Ok, It might have been the Uber keynote then. But the bottom line is that there are companies that are using extremely large state to hold data that you need to perform calculations against effectively.

For example, I made a program that took in messages that with an unique ID and a value field(int). I then had a stateful function that was keyed by the ID of the received message and every message I received for that ID would be added to a stateful value object, updating the the total for that ID. You could make a stateful list object to hold all the messages you received if you needed that. An alternative to that is to use a "new age" database that is designed for quick read/writes, like Cassandra, to store that. But that approach comes with its own limitations because of the I/O (long story short, Flink and Cassandra could handle lots of dat fast, the network bandwidth could not).

So keeping all that data in state in flink can be done and used well and has many benefits.

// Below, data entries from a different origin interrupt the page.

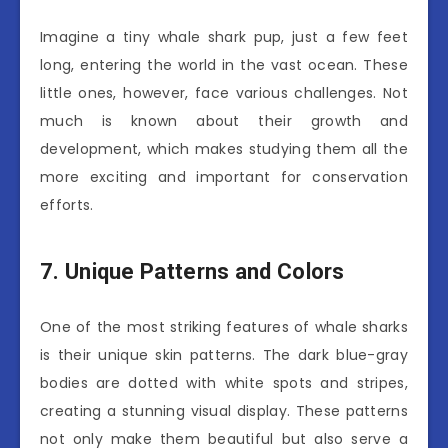
Imagine a tiny whale shark pup, just a few feet
long, entering the world in the vast ocean. These
little ones, however, face various challenges. Not
much is known about their growth and
development, which makes studying them all the
more exciting and important for conservation
efforts.
7. Unique Patterns and Colors
One of the most striking features of whale sharks
is their unique skin patterns. The dark blue-gray
bodies are dotted with white spots and stripes,
creating a stunning visual display. These patterns
not only make them beautiful but also serve a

The one thing that I have to caveat this with is that I do not know if Flink's state has the same sort of failsafes like that of Cassandra or Kafka. Whereas they replicate their data across nodes so that if one goes down, then the others can handle everything and repopulate the other node when it is restarted. Flink's state can be stored on a remote backend like an s3 bucket or hdfs (see: https://ci.apache.org/projects/flink/flink-docs-release-1.4/ops/state/state_backends.html), but I do not know if there is replication of the state. So if the state is stored all on one node that goes down, if it is gone for good or is backed up on another node. That is something to look into more since that should be a big decision in your choice.

Hope that at least gave you some info and a brief idea of what questions to ask.